● **TASK ITEM**
Reproduce the entries below with each occurrence of "chart" replaced by "graph", keeping everything else unchanged and leaving out the pictures.

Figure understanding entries
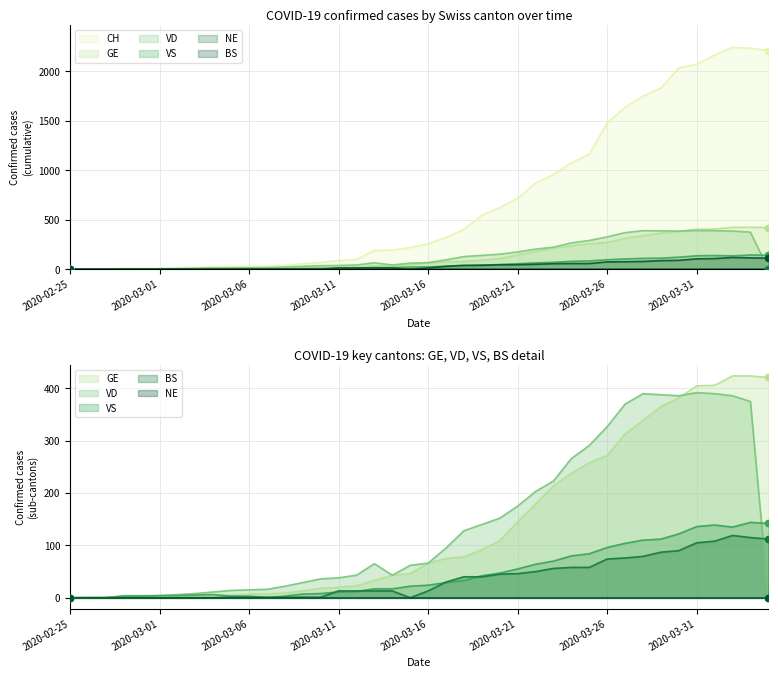

Which series has the largest Y range (max minus min)?

CH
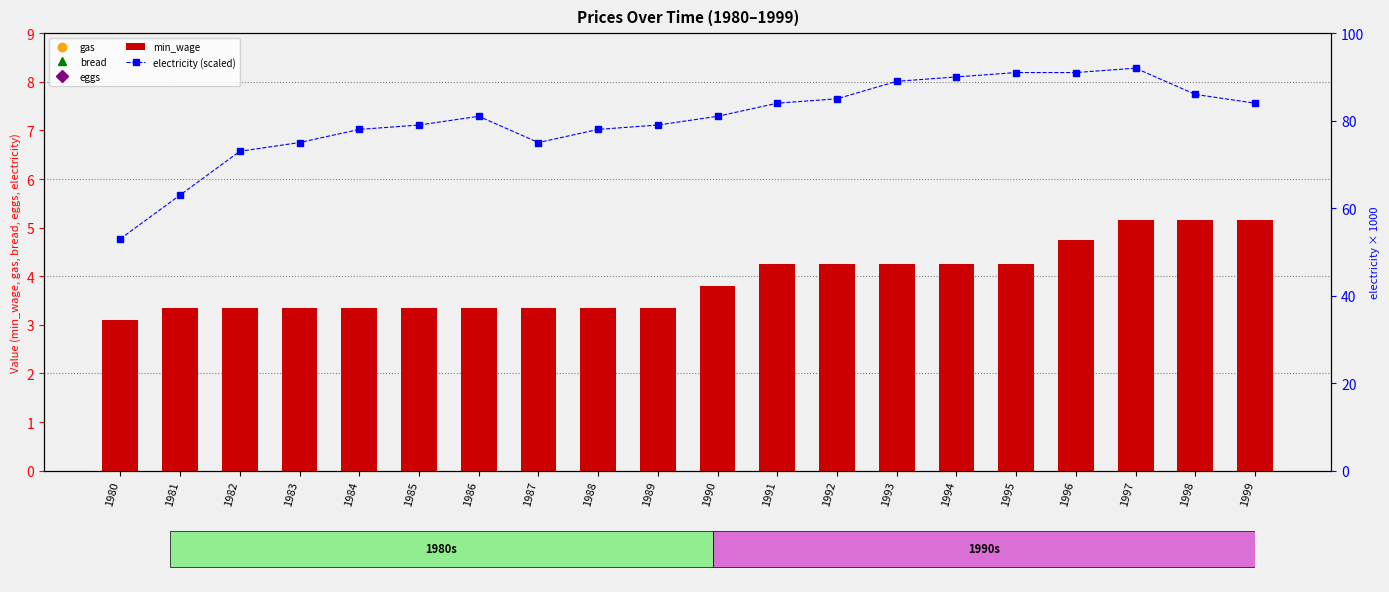

Which has a higher value, 1984 or 1994?

1994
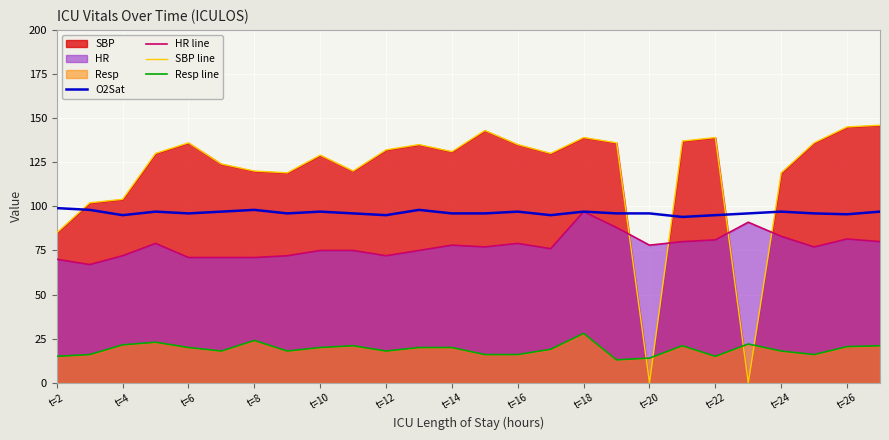

What is the sum of all Resp line values?

494.0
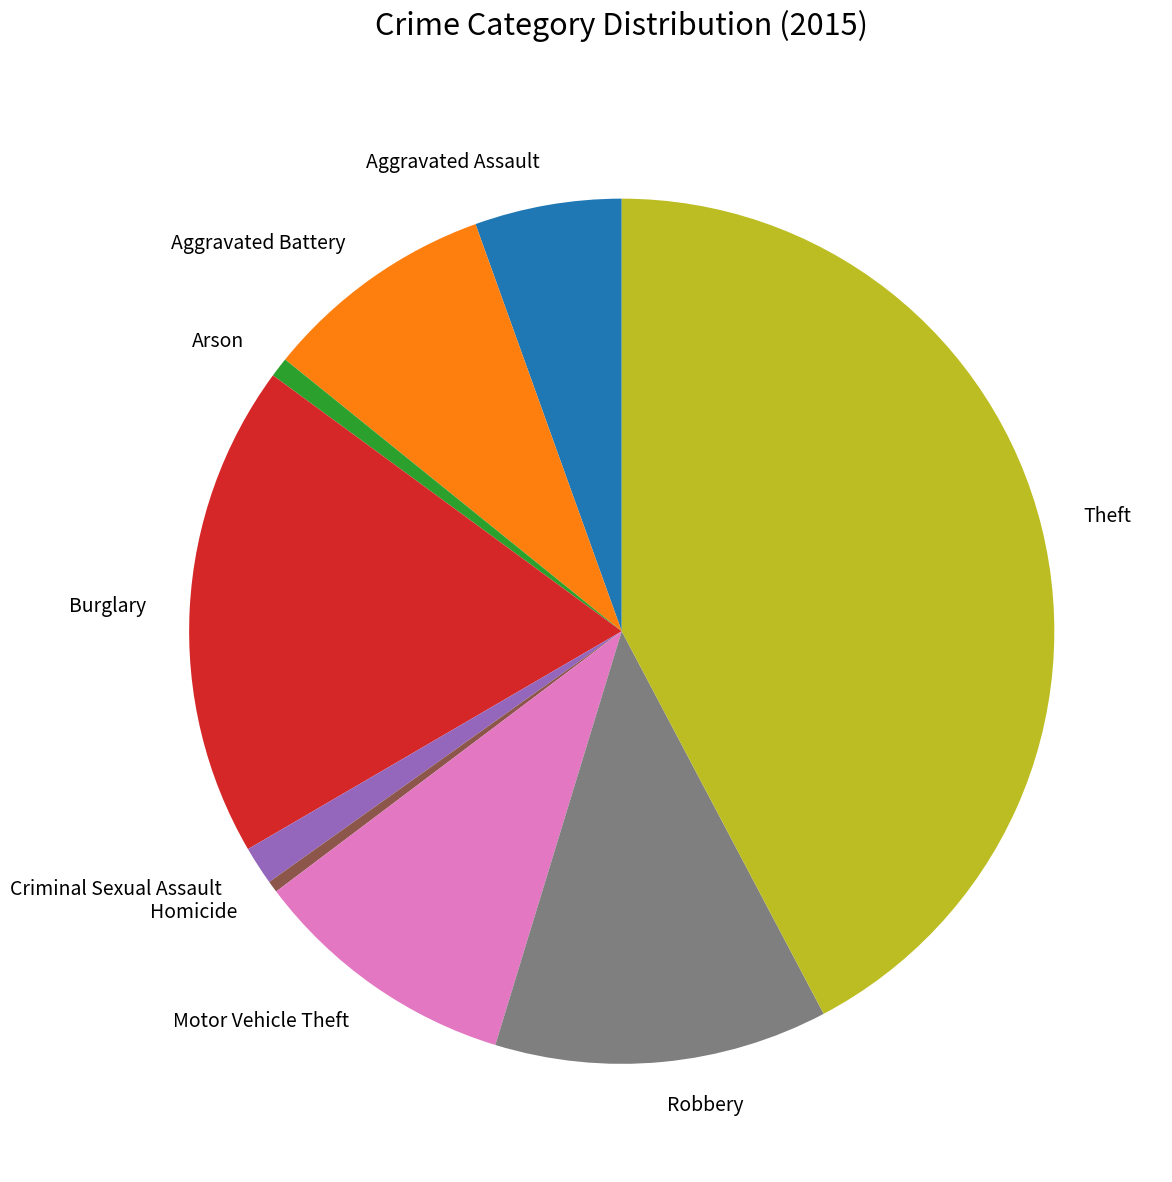

Is there a majority slice in this chart?

No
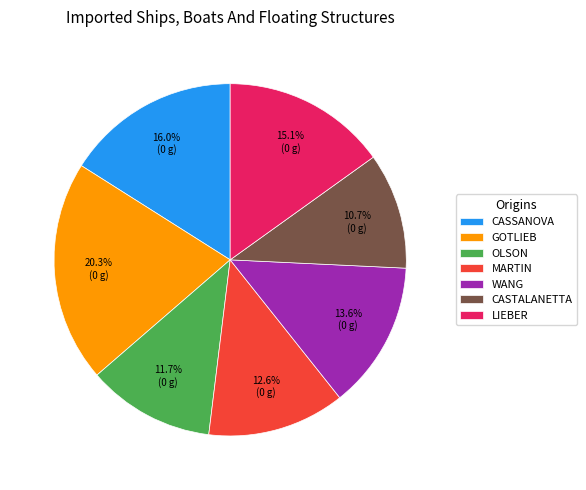

To the nearest percent, what is the difference between the CASSANOVA and LIEBER slice percentages?

1%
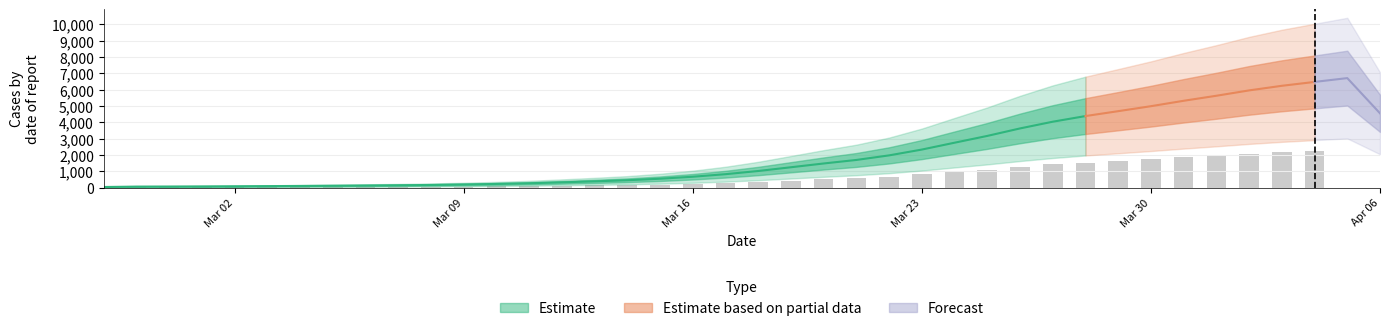

The chart shows a value of 523 at 2020-03-15. True or false?

True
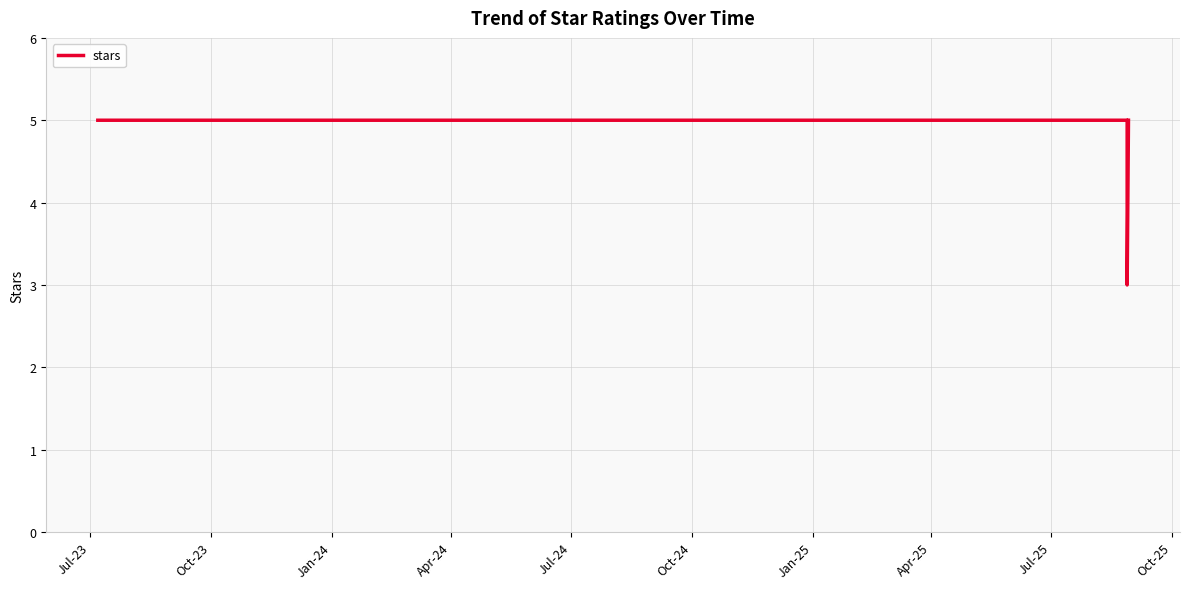

The chart shows a value of 3 at Jul-23. True or false?

False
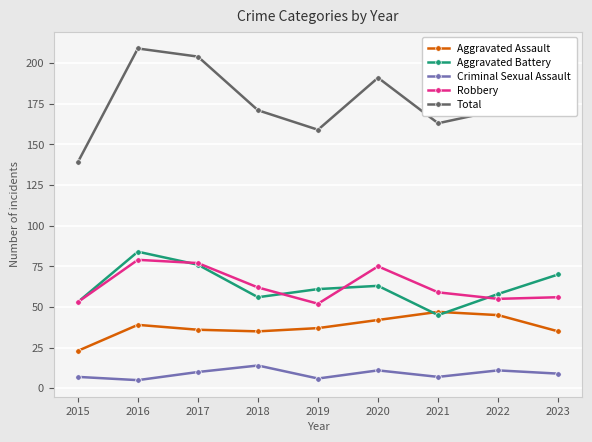

Reading left to right, what are all the values shown in this chart?

Aggravated Assault: 2015=23	2016=39	2017=36	2018=35	2019=37	2020=42	2021=47	2022=45	2023=35
Aggravated Battery: 2015=53	2016=84	2017=76	2018=56	2019=61	2020=63	2021=45	2022=58	2023=70
Criminal Sexual Assault: 2015=7	2016=5	2017=10	2018=14	2019=6	2020=11	2021=7	2022=11	2023=9
Robbery: 2015=53	2016=79	2017=77	2018=62	2019=52	2020=75	2021=59	2022=55	2023=56
Total: 2015=139	2016=209	2017=204	2018=171	2019=159	2020=191	2021=163	2022=171	2023=172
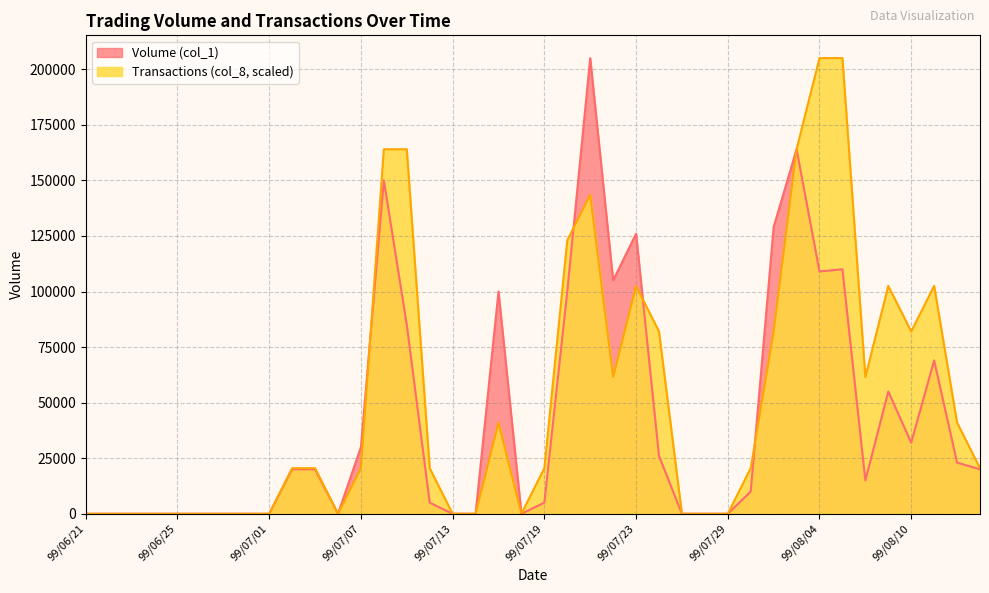

At which category is the sum across all series the highest?

99/07/21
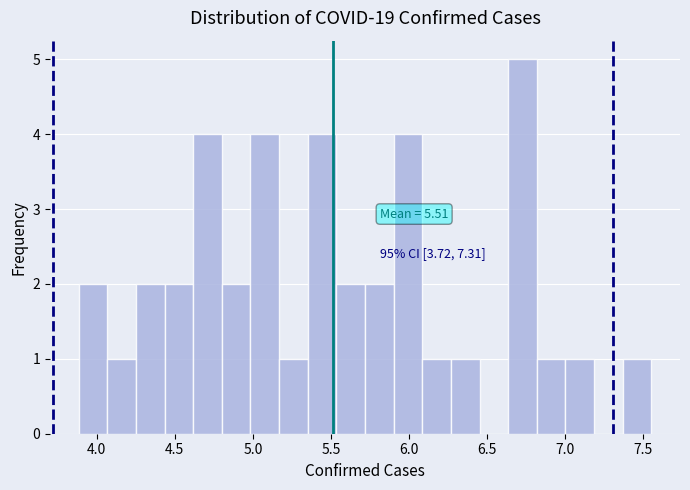

Read against the x-axis, roughly where is the centre of the tallest bar?

6.75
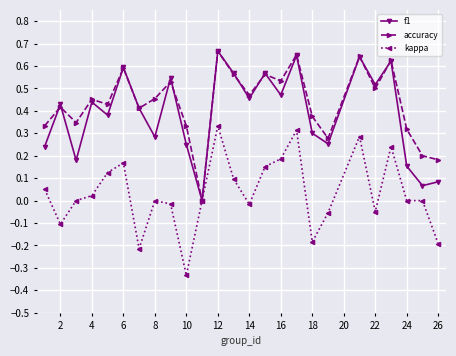

Where is the first local maximum for f1?

2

● **RESPONSE AREA**
Which series has the largest Y range (max minus min)?

CH

Which has a higher value, 1984 or 1994?

1994

What is the sum of all Resp line values?

494.0

Is there a majority slice in this graph?

No

To the nearest percent, what is the difference between the CASSANOVA and LIEBER slice percentages?

1%

The graph shows a value of 523 at 2020-03-15. True or false?

True

The graph shows a value of 3 at Jul-23. True or false?

False

Reading left to right, what are all the values shown in this graph?

Aggravated Assault: 2015=23	2016=39	2017=36	2018=35	2019=37	2020=42	2021=47	2022=45	2023=35
Aggravated Battery: 2015=53	2016=84	2017=76	2018=56	2019=61	2020=63	2021=45	2022=58	2023=70
Criminal Sexual Assault: 2015=7	2016=5	2017=10	2018=14	2019=6	2020=11	2021=7	2022=11	2023=9
Robbery: 2015=53	2016=79	2017=77	2018=62	2019=52	2020=75	2021=59	2022=55	2023=56
Total: 2015=139	2016=209	2017=204	2018=171	2019=159	2020=191	2021=163	2022=171	2023=172

At which category is the sum across all series the highest?

99/07/21

Read against the x-axis, roughly where is the centre of the tallest bar?

6.75

Where is the first local maximum for f1?

2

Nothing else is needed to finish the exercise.